Neuf jours d’observation
Mais cette première tentative s’est avérée plutôt positive. Dans le cas de ce receveur de 39 ans, les paramètres physiologiques (température du corps, fréquence cardiaque, etc) et hémodynamiques (pression artérielle, débit cardiaque, etc) sont restés stables durant la période d’observation de 216 heures, soit neuf jours, jusqu’à ce que l’étude ne se termine. Le poumon de cochon a démontré une bonne viabilité et ainsi qu’une bonne capacité à se remplir d’air après la reperfusion, le moment où le sang fait son retour dans les tissus de l’organe greffé. Autre bonne nouvelle, les analyses n’ont pas indiqué d’infection active après la transplantation.
Bien qu’un rejet hyperaïgu ait pu être évité, l’équipe indique avoir observé « un oedème pulmonaire ainsi qu’une réponse inflammatoire précoce localisée, caractérisée par un niveau élevé de cytokines inflammatoires et une infiltration de macrophages », expliquent les médecins. En clair, les analyses ont détecté deux mécanismes clé du système immunitaie, qui montrent une réaction locale à l’encontre de l’organe geffé: une protéine du système inflammatoire qui active les autres cellules inflammatoires et un type de globule blanc qui amplifie l’inflammation.
Optimiser la greffe autant que possible
Parmi les facteurs qui augmentent le risque de dysfonction du greffon figurent l’incompatibilité de coagulation entre le porc et l’humain. En effet, la coagulation, chargée de former des caillots pour arrêter les saignements, diffère entre les espèces. Les mêmes protéines n’entrent pas en jeu. Pour contourner cette difficulté, le cochon duquel a été prélevé le poumon a été génétiquement modifié avant le prélèvement du poumon.

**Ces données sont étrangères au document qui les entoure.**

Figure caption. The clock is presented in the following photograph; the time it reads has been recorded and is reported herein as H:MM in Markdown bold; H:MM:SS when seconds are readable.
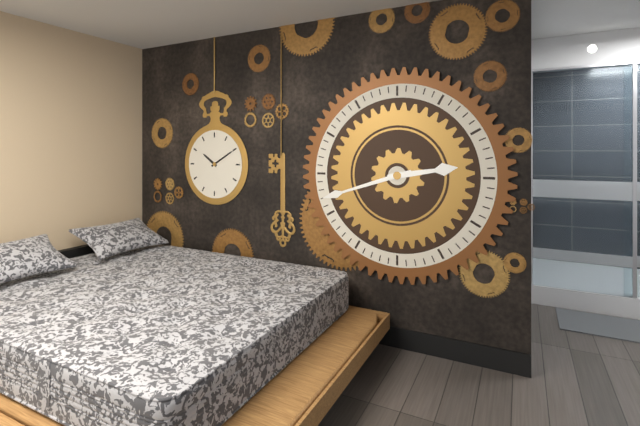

Deux gènes humains protecteurs (EPCR et TBM) ont été insérés dans son génome afin de réguler la coagulation. Ajouté à cela, l’équipe s’est servie d’une technique appelée VA-ECMO (pour oxygénation par membrane extracorporelle veino-artérielle) une fois la transplantation terminée. Il s’agit d’un circuit faisant circuler le sang en dehors du corps, pour le faire passer par une machine qui le ré-oxygène avant de le renvoyer dans l’organisme. Ce dispositif permet, dans le cas de cette xénogreffe, de protéger le greffon de lésions précoces et de lui laisser le temps de s’adapter.
Si dans l’ensemble, aucune dysfonction majeure n’a été constatée, l’équipe souligne tout de même un possible biais. En effet, le receveur avait conservé un de ses poumons et un seul poumon de cochon lui a été transplanté, « ce qui pourrait avoir influencé à la fois la greffe et la réponse immunitaire. Cela rend difficile d’estimer la viabilité d’une xénotransplantation d’un poumon unique à long terme. »
La première pierre de la xénotransplantation de poumons vient en tout cas d’être posée. La première greffe de cœur de porc sur humain vivant avait, elle, eu lieu en 2022. Le receveur avait alors survécu environ deux mois, avant de décéder d’une infection liée à la transplantation. Le premier rein de porc sur receveur vivant avait ensuite été greffé en mars 2024. Le receveur est lui aussi décédé mais de causes étrangères à la xénogreffe. Enfin, le premier foie de porc a été greffé en mars 2025 sur un patient en état de mort encéphalique. Il avait fonctionné pendant 10 jours.